Kepala sekolah dambaan pemerintah, tertuang dalam Peraturan Menteri Pendidikan Nasional Nomor 13 tahun 2007 tentang Standar Kepala Sekolah/Madrasah. Ada beberapa aspek kompetensi yang perlu ada pada diri seorang kepala sekolah yaitu kompetensi kepribadian, sosial, manajerial, supervisi, dan kewirausahaan.
Ada hal baru yang ditekankan oleh pemerintah melalui Kemendikbud, pada tahun 2020 ini. Students wellbeing. Sederhananya adalah bagaimana sekolah bisa menjadi tempat yang aman, nyaman, dan positif bagi kehidupan siswa selama bersekolah.
Hal ini seiring dengan bacaan saya, oleh-oleh mantan Dekan Fakultas Psikologi Uhamka dari perpulangan setelah suatu conference, buku berjudul Positive Education.
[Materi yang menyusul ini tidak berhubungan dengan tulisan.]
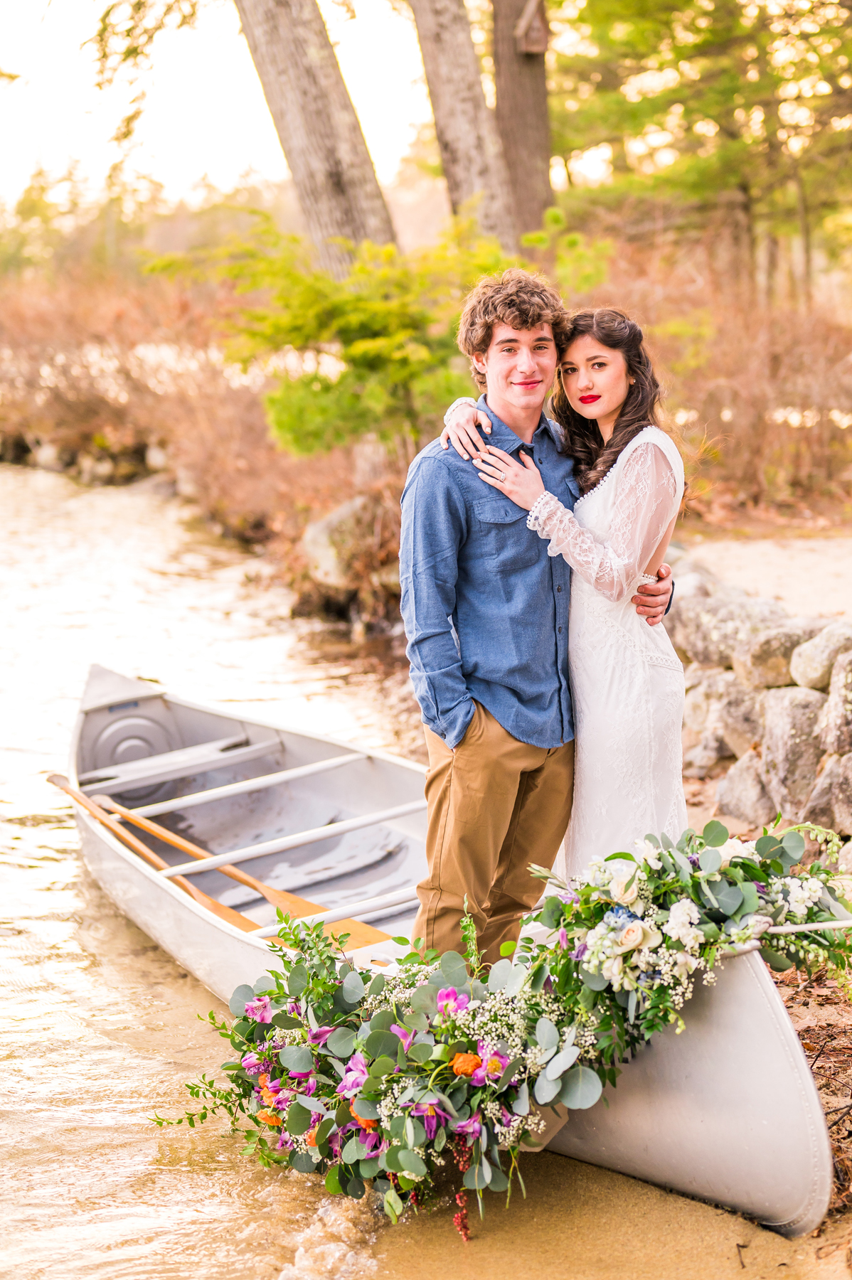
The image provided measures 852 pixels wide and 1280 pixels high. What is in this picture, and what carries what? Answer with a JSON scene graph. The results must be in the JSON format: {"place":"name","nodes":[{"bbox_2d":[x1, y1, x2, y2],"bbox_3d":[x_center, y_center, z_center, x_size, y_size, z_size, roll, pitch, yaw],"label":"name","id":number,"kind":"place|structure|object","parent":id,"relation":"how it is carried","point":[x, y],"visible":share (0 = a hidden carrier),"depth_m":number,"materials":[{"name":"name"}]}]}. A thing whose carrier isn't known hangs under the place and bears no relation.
{"place":"outdoors","nodes":[
{"label":"outdoors","id":0,"kind":"place"},
{"bbox_2d":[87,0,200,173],"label":"tree branch","id":1,"kind":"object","parent":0,"point":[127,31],"visible":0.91,"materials":[{"name":"green plant"}]},
{"bbox_2d":[0,0,451,210],"label":"sky","id":2,"kind":"structure","parent":0,"point":[3,6],"materials":[{"name":"white"}]},
{"bbox_2d":[0,457,792,1279],"label":"river","id":3,"kind":"structure","parent":0,"point":[117,1048],"materials":[{"name":"liquid"}]},
{"bbox_2d":[68,662,834,1234],"bbox_3d":[-0.143,0.755,5.442,1.240,0.757,3.625,-6,11,-29],"label":"canoe","id":4,"kind":"object","parent":3,"relation":"on","point":[160,933],"visible":0.66,"depth_m":5.09,"materials":[{"name":"silver metal"}]},
{"bbox_2d":[43,772,265,936],"bbox_3d":[-1.038,0.810,6.739,0.201,0.323,1.181,-8,13,-37],"label":"paddle","id":5,"kind":"object","parent":4,"relation":"in","point":[63,777],"visible":0.68,"depth_m":6.71,"materials":[{"name":"brown wood"}]},
{"bbox_2d":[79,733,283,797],"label":"boat seat","id":6,"kind":"object","parent":4,"relation":"attached to","point":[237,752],"visible":0.95,"depth_m":7.72,"materials":[{"name":"silver metal"}]},
{"bbox_2d":[86,787,393,956],"bbox_3d":[-0.725,0.834,6.606,1.528,0.318,0.216,8,13,41],"label":"paddle","id":7,"kind":"object","parent":4,"relation":"in","point":[296,900],"visible":0.73,"depth_m":6.52,"materials":[{"name":"brown wood"}]},
{"bbox_2d":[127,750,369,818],"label":"canoe thwart","id":8,"kind":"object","parent":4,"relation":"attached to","point":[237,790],"visible":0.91,"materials":[{"name":"silver metal"}]},
{"bbox_2d":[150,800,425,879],"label":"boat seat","id":9,"kind":"object","parent":4,"relation":"attached to","point":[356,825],"visible":0.76,"depth_m":6.54,"materials":[{"name":"white"}]},
{"bbox_2d":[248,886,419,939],"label":"canoe thwart","id":10,"kind":"object","parent":4,"relation":"attached to","point":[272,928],"visible":0.48,"depth_m":5.84,"materials":[{"name":"white metal"}]},
{"bbox_2d":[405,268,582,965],"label":"man","id":11,"kind":"object","parent":4,"relation":"in","point":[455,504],"visible":0.88,"depth_m":4.62},
{"bbox_2d":[147,821,851,1232],"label":"flower arrangement","id":12,"kind":"object","parent":4,"relation":"on","point":[366,980],"visible":0.88,"depth_m":3.95,"materials":[{"name":"plant"}]},
{"bbox_2d":[422,291,689,943],"bbox_3d":[0.318,0.001,4.705,0.741,1.902,0.625,-4,10,-17],"label":"woman","id":13,"kind":"object","parent":4,"relation":"on","point":[621,504],"visible":0.78,"depth_m":4.55},
{"bbox_2d":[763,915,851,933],"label":"rope","id":14,"kind":"object","parent":4,"relation":"attached to","point":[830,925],"visible":0.96,"depth_m":3.91,"materials":[{"name":"white"}]},
{"bbox_2d":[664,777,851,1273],"label":"ground","id":15,"kind":"structure","parent":0,"point":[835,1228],"materials":[{"name":"brown sand"}]},
{"bbox_2d":[668,556,851,856],"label":"stone wall","id":16,"kind":"structure","parent":0,"point":[803,692],"depth_m":6.97,"materials":[{"name":"grey stone"}]},
{"bbox_2d":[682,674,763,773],"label":"rock","id":17,"kind":"object","parent":16,"relation":"in","point":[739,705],"visible":0.71,"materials":[{"name":"grey stone"}]},
{"bbox_2d":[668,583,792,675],"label":"rock","id":18,"kind":"object","parent":16,"relation":"in","point":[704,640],"visible":0.64,"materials":[{"name":"grey stone"}]},
{"bbox_2d":[714,753,775,827],"bbox_3d":[1.402,0.601,7.133,0.378,0.332,0.447,-4,10,-17],"label":"rock","id":19,"kind":"object","parent":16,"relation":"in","point":[754,800],"visible":0.77,"depth_m":7.01,"materials":[{"name":"grey stone"}]},
{"bbox_2d":[738,617,822,687],"bbox_3d":[1.518,0.076,7.188,0.389,0.341,0.422,-4,10,-17],"label":"rock","id":20,"kind":"object","parent":16,"relation":"in","point":[759,657],"visible":0.65,"depth_m":7.06,"materials":[{"name":"grey stone"}]},
{"bbox_2d":[756,689,824,821],"bbox_3d":[1.510,0.434,6.795,0.392,0.534,0.451,-4,10,-17],"label":"rock","id":21,"kind":"object","parent":16,"relation":"in","point":[778,727],"visible":0.77,"depth_m":6.67,"materials":[{"name":"grey stone"}]},
{"bbox_2d":[790,621,851,690],"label":"rock","id":22,"kind":"object","parent":16,"relation":"in","point":[803,675],"visible":0.72,"depth_m":6.83,"materials":[{"name":"grey stone"}]},
{"bbox_2d":[805,750,851,833],"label":"rock","id":23,"kind":"object","parent":16,"relation":"in","point":[848,780],"visible":0.85,"depth_m":6.39,"materials":[{"name":"grey stone"}]},
{"bbox_2d":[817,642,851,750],"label":"rock","id":24,"kind":"object","parent":16,"relation":"in","point":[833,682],"visible":0.95,"depth_m":6.43,"materials":[{"name":"grey stone"}]},
{"bbox_2d":[675,536,851,626],"label":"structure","id":25,"kind":"structure","parent":0,"point":[813,557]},
{"label":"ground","id":26,"kind":"structure","parent":0},
{"bbox_2d":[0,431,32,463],"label":"rock","id":27,"kind":"object","parent":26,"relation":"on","point":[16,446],"visible":0.84,"depth_m":28.32,"materials":[{"name":"stone"}]},
{"bbox_2d":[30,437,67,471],"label":"rock","id":28,"kind":"object","parent":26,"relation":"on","point":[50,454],"visible":0.72,"depth_m":26.09,"materials":[{"name":"grey stone"}]},
{"bbox_2d":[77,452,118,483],"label":"rock","id":29,"kind":"object","parent":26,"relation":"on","point":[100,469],"visible":0.8,"depth_m":24.61,"materials":[{"name":"grey stone"}]},
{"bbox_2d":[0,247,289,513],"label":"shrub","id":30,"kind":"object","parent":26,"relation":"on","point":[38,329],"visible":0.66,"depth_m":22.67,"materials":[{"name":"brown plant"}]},
{"bbox_2d":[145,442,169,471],"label":"rock","id":31,"kind":"object","parent":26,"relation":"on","point":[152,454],"visible":0.67,"depth_m":23.21,"materials":[{"name":"stone"}]},
{"bbox_2d":[235,0,399,278],"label":"tree trunk","id":32,"kind":"object","parent":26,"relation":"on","point":[299,136],"visible":0.81,"materials":[{"name":"brown wood"}]},
{"bbox_2d":[300,492,386,599],"bbox_3d":[-0.471,-0.653,12.686,0.884,0.760,0.924,0,10,5],"label":"rock","id":33,"kind":"object","parent":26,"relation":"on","point":[316,532],"visible":0.61,"depth_m":12.44,"materials":[{"name":"grey stone"}]},
{"bbox_2d":[196,205,574,459],"bbox_3d":[-0.166,-1.878,12.088,2.584,2.197,2.634,-10,14,-42],"label":"shrub","id":34,"kind":"object","parent":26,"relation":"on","point":[361,346],"visible":0.74,"depth_m":11.69,"materials":[{"name":"green plant"}]},
{"bbox_2d":[406,0,518,249],"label":"tree trunk","id":35,"kind":"object","parent":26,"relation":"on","point":[448,73],"visible":0.86,"materials":[{"name":"brown wood"}]},
{"bbox_2d":[489,0,553,241],"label":"tree trunk","id":36,"kind":"object","parent":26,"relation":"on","point":[525,136],"visible":0.76,"materials":[{"name":"brown wood"}]},
{"bbox_2d":[514,0,548,54],"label":"birdhouse","id":37,"kind":"object","parent":36,"relation":"attached to","point":[535,48],"visible":0.93,"depth_m":12.44,"materials":[{"name":"brown wood"}]},
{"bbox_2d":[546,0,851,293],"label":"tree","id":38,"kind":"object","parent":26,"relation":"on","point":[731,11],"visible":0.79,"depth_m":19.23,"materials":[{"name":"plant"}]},
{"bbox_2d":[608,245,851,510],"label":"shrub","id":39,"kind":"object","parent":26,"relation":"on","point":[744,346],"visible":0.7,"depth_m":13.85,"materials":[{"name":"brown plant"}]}
]}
Buku itu menggambarkan bagaimana sebuah sekolah dari awal, menerapkan konsep positive education, yang dalam pergerakannya mengarah kepada student's wellbeing, dari awal perencanaan sampai menjadi sebuah kelebihan dari sekolah tersebut.
Selama ini, kepala sekolah selalu disibukkan oleh akreditasi sekolah dan berbagai perangkatnya. Ada beberapa standar yang harus dipenuhi. Hal-hal yang berbau teknis. Memang perlu, tetapi yang menjadi substansi adalah bagaimana siswa nyaman di sekolah, dan mampu mengembangkan diri secara positif, di lingkungan yang positif.
Saya kira ini adalah gebrakan diam-diam dari Mas Menteri. Pada pelatihan tahun 2019, belum ada konsep students wellbeing sebagai fokus dari pembekalan kepala sekolah. Untuk menginjeksi konsep ini di kepala para instruktur mentor kepala sekolah, maka seorang pakar di bidang Positive Education menjadi narasumber, dan membekali dengan temuan-temuan ilmiah seputar positive education.
Kepala sekolah selama ini dikejar-kejar oleh pemeringkatan/akreditasi. Akhirnya hanya menjadi seorang administrator, bukan manajer, apalagi leader. Dengan menaruh student's wellbeing sebagai tujuan utama seorang kepala sekolah. Maka pada hakikatnya memberikan porsi leadership kepada kepala sekolah untuk menjadikan sekolah sebagai ekosistem pendidikan, yang berpusat pada kenyamanan siswa belajar. Bukan tempat drill untuk memperoleh prestasi akademik secara kognitif semata.
Beberapa oknum kepala sekolah, terlalu asyik mengotak atik dana BOS, Bantuan Operasional Sekolah, dengan tujuan untuk memperkaya diri sendiri dan kelompoknya. Memberikan kualitas pembelajaran yang rendah kepada siswa, yang dijadikan sebagai "sapi perahan." Mudah-mudahan oknum seperti itu cuma fiktif, atau kalaupun ada, segera bertaubat, atau segera ketahuan, dan mendapatkan balasan di dunia maupun akhirat.